Mine is ST3120026AS and has no NCQ


----------



## rohanwadhwa (Apr 27, 2005)

Hey, I wish to upgrade,
 Seagate 160 GB SATA- 4700
 Western Digital 120 GB SATA - Rs 3900
 Samsung Seagate 80 Gb SATA - Rs 3400 
(Prices as in Dehradun)

Which is the best. And also whic one to go for???? I am planning to buy the 160 GB Seagate and the dealeris offering to give about 1300-1400 Rs For my old Seagate 40 GB 5400 RPM HDD. Is it OK????


----------



## rohanwadhwa (Apr 27, 2005)

I am using Intel D865 GBF Chipset MoBo. Does it support NCQ ???


----------



## pradeep_chauhan (Apr 27, 2005)

Sorry the 865 does not support NCQ . Inter 915/925 with ICH6R and nforce 4 chipsets supports NCQ


----------



## akshayt (Apr 27, 2005)

what about nforce 3 ultra chipsets
like msi k8n neo 2 platinum , do they support ncq?


----------



## pradeep_chauhan (Apr 27, 2005)

No they do not suport NCQ


----------



## vignesh (Apr 27, 2005)

How about hitachi they give you 500 bucks for your old hdd


----------



## akshayt (Apr 28, 2005)

with a nforce 3 939 coket agp mb can i use a ncq hd and not have it funnctional,performing equal to a normal sata


----------



## pradeep_chauhan (Apr 28, 2005)

akshayt said:
			
		

> with a nforce 3 939 coket agp mb can i use a ncq hd and not have it funnctional,performing equal to a normal sata




See if the mobo does not support NCq then the NCQ complient HDD will work equally well as a non NCQ hdd and only diffrence will be the NCQ feature will not be utilised. Also later you can add on a SATA card that has a NCQ feature controller and use the NCQ feature effectivly.


----------



## akshayt (Apr 29, 2005)

what is the cost of a sata card?


----------



## magnet (Jun 1, 2005)

i have asus a7v 400mx board...will it  support sata disk?????


----------



## Charley (Jun 2, 2005)

Dont go for Samsung. I've been using Seagate for 6 years now  no problems yet.


----------



## sumitava_b (Jun 2, 2005)

In terms of performance, Samsung wins.........
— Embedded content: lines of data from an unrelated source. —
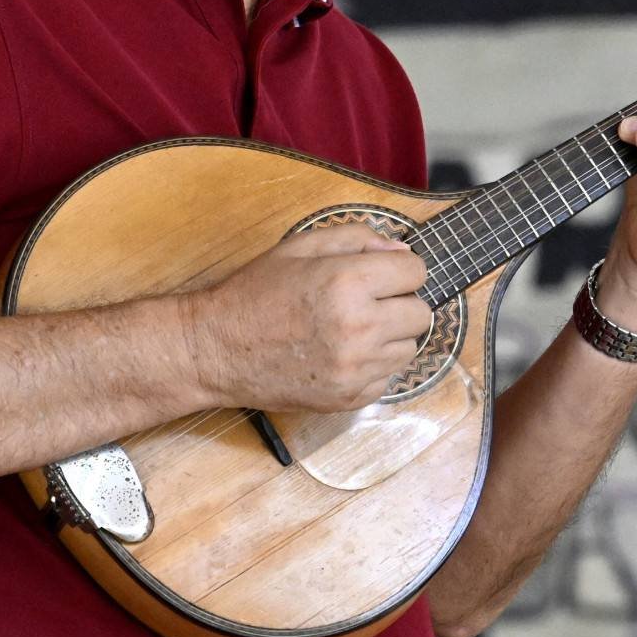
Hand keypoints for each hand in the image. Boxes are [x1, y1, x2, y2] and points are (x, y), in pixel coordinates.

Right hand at [185, 224, 433, 411]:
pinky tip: (340, 355)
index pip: (416, 272)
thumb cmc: (255, 293)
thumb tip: (402, 251)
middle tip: (367, 303)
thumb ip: (357, 239)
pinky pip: (387, 378)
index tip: (381, 275)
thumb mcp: (301, 247)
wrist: (215, 349)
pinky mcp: (349, 397)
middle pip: (421, 313)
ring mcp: (355, 368)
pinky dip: (372, 367)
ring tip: (350, 330)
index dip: (400, 270)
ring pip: (409, 348)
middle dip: (399, 303)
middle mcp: (358, 327)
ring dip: (389, 337)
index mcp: (348, 282)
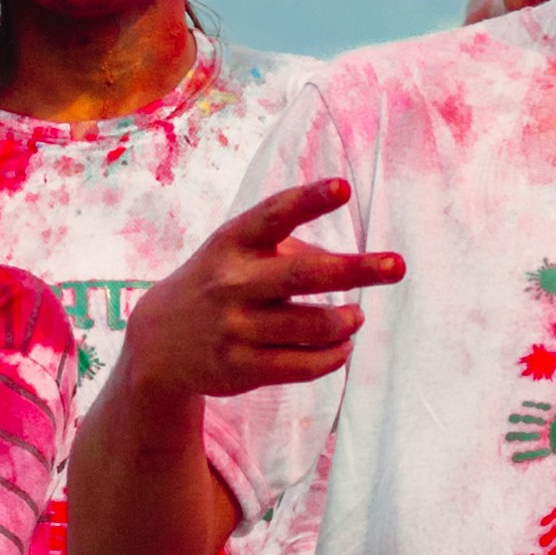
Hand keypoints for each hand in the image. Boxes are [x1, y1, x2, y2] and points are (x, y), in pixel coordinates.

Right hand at [126, 180, 402, 400]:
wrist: (158, 344)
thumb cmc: (219, 284)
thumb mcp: (239, 253)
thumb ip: (291, 250)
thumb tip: (355, 265)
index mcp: (233, 242)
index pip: (273, 215)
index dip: (309, 200)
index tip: (343, 187)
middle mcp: (232, 282)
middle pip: (302, 275)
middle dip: (354, 269)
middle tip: (397, 266)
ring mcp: (235, 327)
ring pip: (310, 326)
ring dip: (344, 322)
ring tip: (356, 316)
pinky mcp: (241, 367)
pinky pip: (301, 364)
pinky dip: (332, 356)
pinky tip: (343, 346)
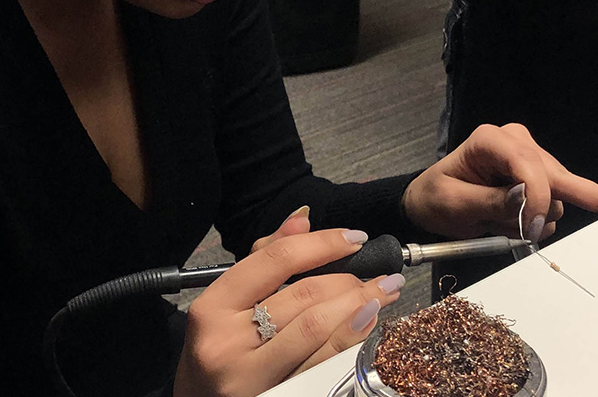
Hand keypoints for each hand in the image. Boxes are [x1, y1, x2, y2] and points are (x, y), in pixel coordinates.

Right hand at [174, 225, 404, 396]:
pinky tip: (368, 321)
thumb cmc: (218, 348)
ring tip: (383, 292)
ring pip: (316, 327)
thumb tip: (302, 219)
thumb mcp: (228, 303)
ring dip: (359, 304)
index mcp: (214, 306)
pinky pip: (322, 362)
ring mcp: (250, 375)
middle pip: (302, 294)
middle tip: (378, 273)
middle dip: (349, 279)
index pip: (276, 260)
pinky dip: (350, 337)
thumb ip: (265, 257)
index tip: (355, 238)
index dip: (322, 244)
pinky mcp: (276, 396)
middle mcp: (227, 341)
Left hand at [402, 123, 597, 242]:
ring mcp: (530, 158)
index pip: (527, 164)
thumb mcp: (454, 204)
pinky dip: (535, 220)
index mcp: (489, 140)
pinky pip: (555, 204)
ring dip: (531, 218)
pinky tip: (511, 219)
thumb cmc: (436, 199)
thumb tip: (525, 199)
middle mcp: (516, 141)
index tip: (530, 228)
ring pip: (558, 195)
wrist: (432, 204)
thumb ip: (490, 202)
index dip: (536, 197)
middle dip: (541, 209)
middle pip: (553, 176)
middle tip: (527, 232)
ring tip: (498, 219)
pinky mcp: (539, 177)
But in terms of reliablity, SEAGATE wins............


----------



## rollcage (Jun 3, 2005)

Me too using Seagate for 6 years now ... never had any probs!!


----------



## premrajeev (Jun 3, 2005)

I have  had both these drives plus quantum fireballs. The best is quantum.But rarely available. Samsungs will have bad sectors in their 50% of drives ( based on my experience - personally changed 12 drives).Earlier seagates were worst , then they withdrew their faulty model (the one which comes with a rubber wrapping above) All seagate newer models are superb and i own 2 of them (80 gb models) and older baracude ata 66 drives still working with no problem. Infact, the older dirves SMART reports that it's healthier than the new one !!

I will never buy a Samsung again...


----------



## supernova (Jun 3, 2005)

I have used both Samsung and Seagate.
Samsung 7200 rpm drives were the most troublesome. One jerk here n there and the drive corrupts data. Samsung 5400 rpm drive gets bad sector too frequently.
However, no problem faced with seagate so far...


----------



## Dipen01 (Jun 3, 2005)

hey guys..

  do we get 10000 rpm HDD's for 80 GB.. coz i heard of it..
if yes then are they costlier than 7200 rpm..

Will it make a big difference(if yes ..how big)

 Cheers... 
  Dipen


----------



## premrajeev (Jun 6, 2005)

10000 rpm hadd's used to be SCSI ones..Seagate Cheatah being example for the same.


----------



## pradeep_chauhan (Jun 6, 2005)

there are 10000 rpm sata disks called raptor the performance increase is about 10% across the board and 15% in multitasking applications.


----------



## Dipen01 (Jun 6, 2005)

Cost... is it costlier than 7200 r.p.m??


----------



## King_Niral (Jun 7, 2005)

akshayt said:
			
		

> what is the cost of a sata card?



I would like 2 know !!!

WHICH is better 2 * 40GB 
or 1 80GB Im talking about SATA AND running IN RAID  !!!!

IS it COST EFFECTIVE !!!

Can i run ODD NUMBERS or drives examples 3 , 5 etc !!! MY MOBO SUPPORTS UPTO 6 SATA DRIVES !!! ASUS K8N-E DELUXE !!!

SEGATE OR SAMSUNG ????


Cheers !!!


----------